The lawsuits, filed in San Francisco Superior Court, name as defendants the drug's manufacturer, Ortho-McNeil Pharmaceutical Co., a Titusville, N.J.-based subsidiary of Johnson & Johnson; and San Francisco-based distributor McKesson Corp. The plaintiffs seek unspecified monetary damages.
Officials for Ortho-McNeil and McKesson did not immediately respond to calls seeking comment Wednesday.
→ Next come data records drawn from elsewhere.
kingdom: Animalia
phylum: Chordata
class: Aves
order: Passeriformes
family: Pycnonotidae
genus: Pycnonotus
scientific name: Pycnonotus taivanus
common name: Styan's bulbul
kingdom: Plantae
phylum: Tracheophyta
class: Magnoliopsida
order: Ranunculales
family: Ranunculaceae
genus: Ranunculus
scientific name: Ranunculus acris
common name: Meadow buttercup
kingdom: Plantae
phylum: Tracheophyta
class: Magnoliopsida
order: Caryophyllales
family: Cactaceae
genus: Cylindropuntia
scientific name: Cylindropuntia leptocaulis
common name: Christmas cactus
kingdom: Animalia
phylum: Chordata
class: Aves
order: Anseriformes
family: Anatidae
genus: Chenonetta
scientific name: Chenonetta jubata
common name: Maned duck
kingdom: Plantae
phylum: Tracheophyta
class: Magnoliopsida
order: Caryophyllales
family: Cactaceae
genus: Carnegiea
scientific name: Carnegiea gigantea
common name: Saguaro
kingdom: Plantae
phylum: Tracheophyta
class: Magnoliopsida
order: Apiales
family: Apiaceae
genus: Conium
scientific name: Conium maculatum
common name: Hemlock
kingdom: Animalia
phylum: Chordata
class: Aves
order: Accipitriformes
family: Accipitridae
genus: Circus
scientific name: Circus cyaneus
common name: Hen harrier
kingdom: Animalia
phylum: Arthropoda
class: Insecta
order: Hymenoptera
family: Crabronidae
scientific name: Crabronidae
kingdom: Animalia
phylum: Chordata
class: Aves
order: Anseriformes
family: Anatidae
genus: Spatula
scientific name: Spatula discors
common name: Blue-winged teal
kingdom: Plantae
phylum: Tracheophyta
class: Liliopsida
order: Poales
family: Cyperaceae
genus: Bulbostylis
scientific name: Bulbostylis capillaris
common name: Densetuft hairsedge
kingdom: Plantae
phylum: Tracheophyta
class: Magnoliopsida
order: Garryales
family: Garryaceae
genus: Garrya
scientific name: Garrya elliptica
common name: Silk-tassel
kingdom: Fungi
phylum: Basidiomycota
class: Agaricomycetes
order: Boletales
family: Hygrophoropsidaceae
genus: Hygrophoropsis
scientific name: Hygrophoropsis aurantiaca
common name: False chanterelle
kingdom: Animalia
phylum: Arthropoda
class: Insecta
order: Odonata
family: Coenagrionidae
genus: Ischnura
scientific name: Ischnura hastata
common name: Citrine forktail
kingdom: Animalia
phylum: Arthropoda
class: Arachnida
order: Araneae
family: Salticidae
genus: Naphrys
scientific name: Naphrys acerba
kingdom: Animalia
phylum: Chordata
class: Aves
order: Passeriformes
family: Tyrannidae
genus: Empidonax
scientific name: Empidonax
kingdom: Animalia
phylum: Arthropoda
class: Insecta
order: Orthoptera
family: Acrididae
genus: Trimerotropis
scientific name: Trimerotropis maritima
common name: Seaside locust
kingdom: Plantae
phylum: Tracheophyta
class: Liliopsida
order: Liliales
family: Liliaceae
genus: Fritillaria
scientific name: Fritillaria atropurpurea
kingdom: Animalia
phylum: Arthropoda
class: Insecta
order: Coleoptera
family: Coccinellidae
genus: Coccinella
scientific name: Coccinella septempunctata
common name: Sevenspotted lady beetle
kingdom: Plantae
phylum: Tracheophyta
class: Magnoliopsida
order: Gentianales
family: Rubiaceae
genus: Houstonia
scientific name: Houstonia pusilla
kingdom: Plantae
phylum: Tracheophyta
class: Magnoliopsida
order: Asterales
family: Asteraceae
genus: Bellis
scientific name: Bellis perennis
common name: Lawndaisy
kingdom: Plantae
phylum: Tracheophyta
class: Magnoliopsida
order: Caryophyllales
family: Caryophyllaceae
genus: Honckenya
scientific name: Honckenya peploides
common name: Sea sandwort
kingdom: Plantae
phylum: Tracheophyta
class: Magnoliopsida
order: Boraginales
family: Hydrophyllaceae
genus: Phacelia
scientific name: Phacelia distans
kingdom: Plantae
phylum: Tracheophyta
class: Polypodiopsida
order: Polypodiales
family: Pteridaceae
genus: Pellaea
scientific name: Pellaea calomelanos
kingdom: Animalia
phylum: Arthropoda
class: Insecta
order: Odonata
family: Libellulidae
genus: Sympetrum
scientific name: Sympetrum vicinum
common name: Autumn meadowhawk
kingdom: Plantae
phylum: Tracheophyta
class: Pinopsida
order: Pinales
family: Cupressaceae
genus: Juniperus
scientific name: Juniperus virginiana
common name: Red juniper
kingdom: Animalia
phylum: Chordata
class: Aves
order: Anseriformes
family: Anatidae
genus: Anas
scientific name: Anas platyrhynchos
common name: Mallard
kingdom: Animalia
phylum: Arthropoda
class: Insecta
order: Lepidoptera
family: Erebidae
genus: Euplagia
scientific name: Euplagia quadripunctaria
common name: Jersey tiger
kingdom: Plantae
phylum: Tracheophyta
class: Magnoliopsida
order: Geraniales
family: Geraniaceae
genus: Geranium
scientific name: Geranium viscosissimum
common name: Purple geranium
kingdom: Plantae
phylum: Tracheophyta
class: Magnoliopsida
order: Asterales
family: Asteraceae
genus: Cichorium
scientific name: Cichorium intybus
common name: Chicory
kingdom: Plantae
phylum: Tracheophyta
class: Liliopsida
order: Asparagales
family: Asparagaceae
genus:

Approved by the U.S. Food and Drug Administration in 2001, Ortho Evra is a birth-control patch that delivers the hormones estrogen and progestin directly into the bloodstream through the skin.
The lawsuit claims that Ortho-McNeil failed to properly investigate the product's safety and 바카라사이트
deceived the public about the severity of potential side effects, including strokes and severe blood clots.
"This product should not be on the market," said Shawn Khorrami, an attorney for the plaintiffs. "When you put out a product that gives women more hormones than they need, then you're increasing their risk of developing those ailments."
Similar lawsuits have been filed on behalf of nearly 400 women nationwide, Khorrami said.
In September, the FDA warned women that their risk of blood clots in the legs and lungs may be higher if they use the Ortho Evra birth-control patch
instead of the pill.
The product label was updated to reflect the results of one study that found women using the patch faced twice the risk of clots than did women on the pill. A second study, however, found no difference in risk between the two forms of birth control.
The case is Bracken-Hodge v. Ortho-McNeil, 06-457523; and Abel v. Ortho McNeil, 06-457524.